CAMMA-public / rendezvous

A transformer-inspired neural network for surgical action triplet recognition from laparoscopic videos.
Other
24 stars 8 forks source link

Model fails to build, when tested on pre-trained weights #11

Closed SimeonAllmendinger closed 1 year ago

SimeonAllmendinger commented 1 year ago

Hi Chinedu,

I am trying to use the „rendezvous_l8_cholect50_crossval_k4_layernorm_lowres.pth“ file as my weights for testing. Unfortunately, the algorithm fails to build the model, when calling: python3 run.py -e --data_dir="/path/to/CholecT45dataset" --dataset_variant=cholect45-crossval --kfold 3 --batch 32 --version=1 --test_ckpt="/path/to/weights" It seems, that the weights in the file have the size (100), whereas the model itself is prebuilt with size (100, 8, 14). So it stops, when running: model.load_state_dict(torch.load(test_ckpt)) I have the same issue with the „rendezvous_l8_cholect50_crossval_k5_layernorm_lowres.pth“ file

Do you have any idea, if there is an easy fix to that problem?

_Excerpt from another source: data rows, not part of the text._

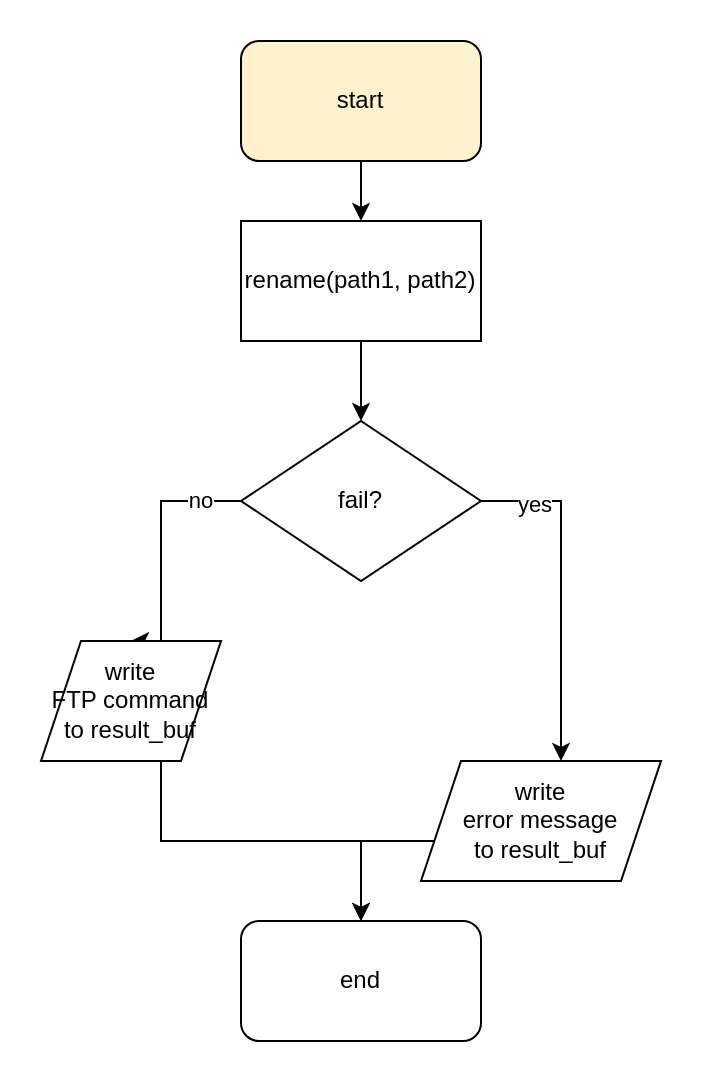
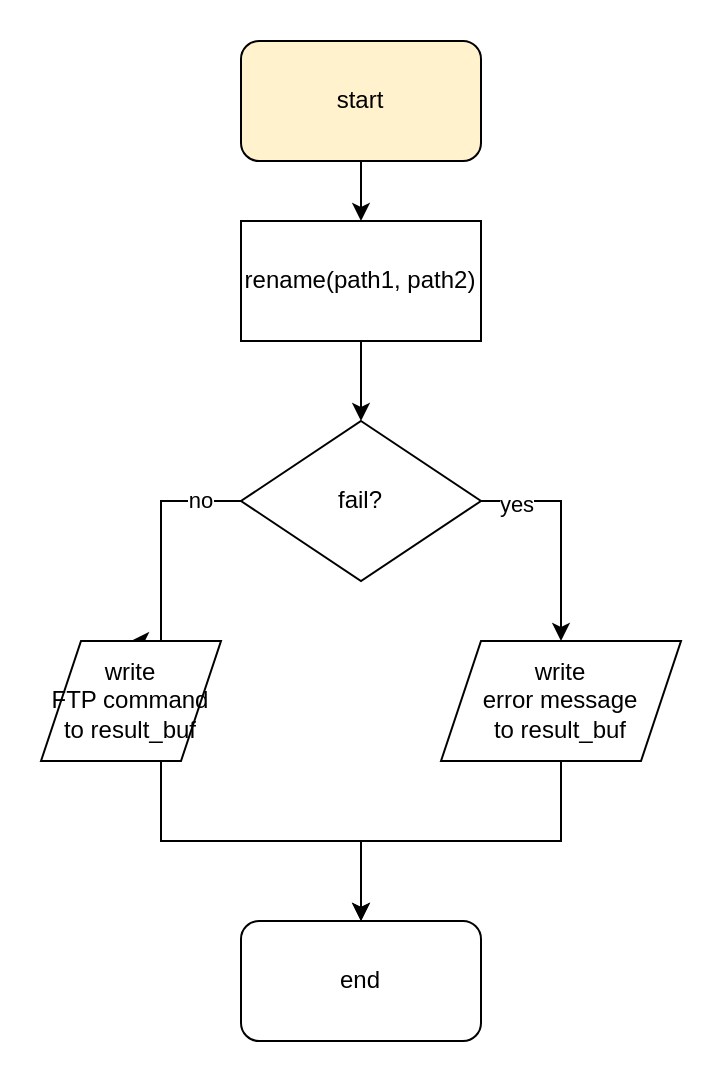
  <mxCell id="0" />
  <mxCell id="1" parent="0" />
  <mxCell id="2" value="" style="edgeStyle=orthogonalEdgeStyle;rounded=0;orthogonalLoop=1;jettySize=auto;html=1;entryX=0.5;entryY=0;entryDx=0;entryDy=0;" edge="1" parent="1" source="3" target="6"><mxGeometry relative="1" as="geometry"><mxPoint x="180" y="20" as="targetPoint" /></mxGeometry></mxCell>
  <mxCell id="3" value="start" style="rounded=1;whiteSpace=wrap;html=1;fillColor=#fff2cc;" vertex="1" parent="1"><mxGeometry x="120" y="20" width="120" height="60" as="geometry" /></mxCell>
  <mxCell id="4" value="end" style="rounded=1;whiteSpace=wrap;html=1;" vertex="1" parent="1"><mxGeometry x="120" y="460" width="120" height="60" as="geometry" /></mxCell>
  <mxCell id="5" value="" style="edgeStyle=orthogonalEdgeStyle;rounded=0;orthogonalLoop=1;jettySize=auto;html=1;" edge="1" parent="1" source="6" target="11"><mxGeometry relative="1" as="geometry" /></mxCell>
  <mxCell id="6" value="rename(path1, path2)" style="rounded=0;whiteSpace=wrap;html=1;" vertex="1" parent="1"><mxGeometry x="120" y="110" width="120" height="60" as="geometry" /></mxCell>
  <mxCell id="7" value="" style="edgeStyle=orthogonalEdgeStyle;rounded=0;orthogonalLoop=1;jettySize=auto;html=1;" edge="1" parent="1" source="11" target="13"><mxGeometry relative="1" as="geometry"><Array as="points"><mxPoint x="280" y="250" /></Array></mxGeometry></mxCell>
  <mxCell id="8" value="yes" style="edgeLabel;html=1;align=center;verticalAlign=middle;resizable=0;points=[];" vertex="1" connectable="0" parent="7"><mxGeometry x="-0.698" y="-1" relative="1" as="geometry"><mxPoint as="offset" /></mxGeometry></mxCell>
  <mxCell id="9" style="edgeStyle=orthogonalEdgeStyle;rounded=0;orthogonalLoop=1;jettySize=auto;html=1;entryX=0.5;entryY=0;entryDx=0;entryDy=0;" edge="1" parent="1" source="11" target="15"><mxGeometry relative="1" as="geometry"><Array as="points"><mxPoint x="80" y="250" /></Array></mxGeometry></mxCell>
  <mxCell id="10" value="no" style="edgeLabel;html=1;align=center;verticalAlign=middle;resizable=0;points=[];" vertex="1" connectable="0" parent="9"><mxGeometry x="-0.661" y="-1" relative="1" as="geometry"><mxPoint as="offset" /></mxGeometry></mxCell>
  <mxCell id="11" value="fail?" style="rhombus;whiteSpace=wrap;html=1;" vertex="1" parent="1"><mxGeometry x="120" y="210" width="120" height="80" as="geometry" /></mxCell>
  <mxCell id="12" value="" style="edgeStyle=orthogonalEdgeStyle;rounded=0;orthogonalLoop=1;jettySize=auto;html=1;" edge="1" parent="1" source="13" target="4"><mxGeometry relative="1" as="geometry"><Array as="points"><mxPoint x="280" y="420" /><mxPoint x="180" y="420" /></Array></mxGeometry></mxCell>
- <mxCell id="13" value="write&lt;div&gt;error message&lt;/div&gt;&lt;div&gt;to result_buf&lt;/div&gt;" style="shape=parallelogram;perimeter=parallelogramPerimeter;whiteSpace=wrap;html=1;fixedSize=1;" vertex="1" parent="1"><mxGeometry x="210" y="380" width="120" height="60" as="geometry" /></mxCell>
+ <mxCell id="13" value="write&lt;div&gt;error message&lt;/div&gt;&lt;div&gt;to result_buf&lt;/div&gt;" style="shape=parallelogram;perimeter=parallelogramPerimeter;whiteSpace=wrap;html=1;fixedSize=1;" vertex="1" parent="1"><mxGeometry x="220" y="320" width="120" height="60" as="geometry" /></mxCell>
  <mxCell id="14" style="edgeStyle=orthogonalEdgeStyle;rounded=0;orthogonalLoop=1;jettySize=auto;html=1;" edge="1" parent="1" source="15" target="4"><mxGeometry relative="1" as="geometry"><Array as="points"><mxPoint x="80" y="420" /><mxPoint x="180" y="420" /></Array></mxGeometry></mxCell>
  <mxCell id="15" value="write&lt;div&gt;FTP command&lt;/div&gt;&lt;div&gt;to result_buf&lt;/div&gt;" style="shape=parallelogram;perimeter=parallelogramPerimeter;whiteSpace=wrap;html=1;fixedSize=1;" vertex="1" parent="1"><mxGeometry x="20" y="320" width="90" height="60" as="geometry" /></mxCell>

Thank you very much in advance! I have added the error message below:

Missing key(s) in state_dict: "decoder.mhma.0.ln.running_mean", "decoder.mhma.0.ln.running_var", "decoder.mhma.1.ln.running_mean", "decoder.mhma.1.ln.running_var", "decoder.mhma.2.ln.running_mean", "decoder.mhma.2.ln.running_var", "decoder.mhma.3.ln.running_mean", "decoder.mhma.3.ln.running_var", "decoder.mhma.4.ln.running_mean", "decoder.mhma.4.ln.running_var", "decoder.mhma.5.ln.running_mean", "decoder.mhma.5.ln.running_var", "decoder.mhma.6.ln.running_mean", "decoder.mhma.6.ln.running_var", "decoder.mhma.7.ln.running_mean", "decoder.mhma.7.ln.running_var", "decoder.ffnet.0.ln.running_mean", "decoder.ffnet.0.ln.running_var", "decoder.ffnet.1.ln.running_mean", "decoder.ffnet.1.ln.running_var", "decoder.ffnet.2.ln.running_mean", "decoder.ffnet.2.ln.running_var", "decoder.ffnet.3.ln.running_mean", "decoder.ffnet.3.ln.running_var", "decoder.ffnet.4.ln.running_mean", "decoder.ffnet.4.ln.running_var", "decoder.ffnet.5.ln.running_mean", "decoder.ffnet.5.ln.running_var", "decoder.ffnet.6.ln.running_mean", "decoder.ffnet.6.ln.running_var", "decoder.ffnet.7.ln.running_mean", "decoder.ffnet.7.ln.running_var“. size mismatch for decoder.mhma.0.ln.weight: copying a param with shape torch.Size([100, 8, 14]) from checkpoint, the shape in current model is torch.Size([100]). ...

Regards, Simeon

nwoyecid commented 1 year ago

Please, familiarize yourself with the argparse configurations. Every pretrained weight is saved with filename that could describe the minimal configuration (e.g. using layernorm (use_ln) or batchnorm, lowres (for low resolution), cross-val split k, etc.). And the run.py has argparser that allows you to set the right arguments. It seems you are loading a layernorm model weights on batchnorm configuration.